How many lines in the listing below hold the word "traffic"? Answer with the number only.

[Opening Task inputs section]

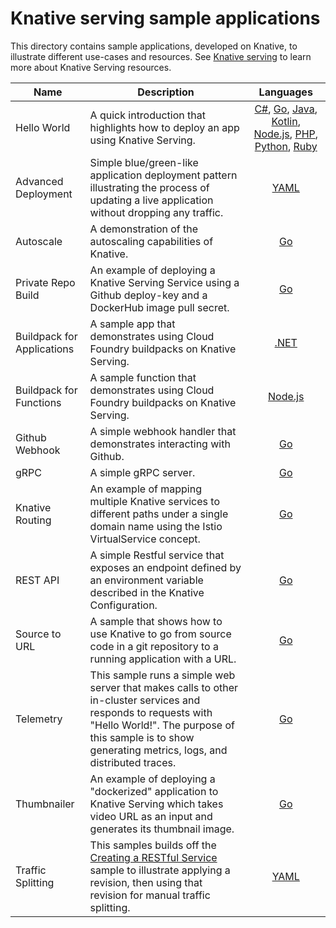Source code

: # Knative serving sample applications

This directory contains sample applications, developed on Knative, to illustrate
different use-cases and resources. See
[Knative serving](https://github.com/knative/docs/tree/master/serving) to learn
more about Knative Serving resources.

| Name                       | Description                                                                                                                                                                                                              |                                                                                                                                           Languages                                                                                                                                           |
| -------------------------- | ------------------------------------------------------------------------------------------------------------------------------------------------------------------------------------------------------------------------ | :-------------------------------------------------------------------------------------------------------------------------------------------------------------------------------------------------------------------------------------------------------------------------------------------: |
| Hello World                | A quick introduction that highlights how to deploy an app using Knative Serving.                                                                                                                                         | [C#](helloworld-csharp/README.md), [Go](helloworld-go/README.md), [Java](helloworld-java/README.md), [Kotlin](helloworld-kotlin/README.md), [Node.js](helloworld-nodejs/README.md), [PHP](helloworld-php/README.md), [Python](helloworld-python/README.md), [Ruby](helloworld-ruby/README.md) |
| Advanced Deployment        | Simple blue/green-like application deployment pattern illustrating the process of updating a live application without dropping any traffic.                                                                              |                                                                                                                               [YAML](blue-green-deployment.md)                                                                                                                                |
| Autoscale                  | A demonstration of the autoscaling capabilities of Knative.                                                                                                                                                              |                                                                                                                                 [Go](autoscale-go/README.md)                                                                                                                                  |
| Private Repo Build         | An example of deploying a Knative Serving Service using a Github deploy-key and a DockerHub image pull secret.                                                                                                           |                                                                                                                             [Go](build-private-repo-go/README.md)                                                                                                                             |
| Buildpack for Applications | A sample app that demonstrates using Cloud Foundry buildpacks on Knative Serving.                                                                                                                                        |                                                                                                                            [.NET](buildpack-app-dotnet/README.md)                                                                                                                             |
| Buildpack for Functions    | A sample function that demonstrates using Cloud Foundry buildpacks on Knative Serving.                                                                                                                                   |                                                                                                                        [Node.js](buildpack-function-nodejs/README.md)                                                                                                                         |
| Github Webhook             | A simple webhook handler that demonstrates interacting with Github.                                                                                                                                                      |                                                                                                                                 [Go](gitwebhook-go/README.md)                                                                                                                                 |
| gRPC                       | A simple gRPC server.                                                                                                                                                                                                    |                                                                                                                                 [Go](grpc-ping-go/README.md)                                                                                                                                  |
| Knative Routing            | An example of mapping multiple Knative services to different paths under a single domain name using the Istio VirtualService concept.                                                                                    |                                                                                                                              [Go](knative-routing-go/README.md)                                                                                                                               |
| REST API                   | A simple Restful service that exposes an endpoint defined by an environment variable described in the Knative Configuration.                                                                                             |                                                                                                                                  [Go](rest-api-go/README.md)                                                                                                                                  |
| Source to URL              | A sample that shows how to use Knative to go from source code in a git repository to a running application with a URL.                                                                                                   |                                                                                                                               [Go](source-to-url-go/README.md)                                                                                                                                |
| Telemetry                  | This sample runs a simple web server that makes calls to other in-cluster services and responds to requests with "Hello World!". The purpose of this sample is to show generating metrics, logs, and distributed traces. |                                                                                                                                 [Go](telemetry-go/README.md)                                                                                                                                  |
| Thumbnailer                | An example of deploying a "dockerized" application to Knative Serving which takes video URL as an input and generates its thumbnail image.                                                                               |                                                                                                                                [Go](thumbnailer-go/README.md)                                                                                                                                 |
| Traffic Splitting          | This samples builds off the [Creating a RESTful Service](./rest-api-go) sample to illustrate applying a revision, then using that revision for manual traffic splitting.                                                 |                                                                                                                              [YAML](traffic-splitting/README.md)                                                                                                                              |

[Closing Task inputs section]

• Response
2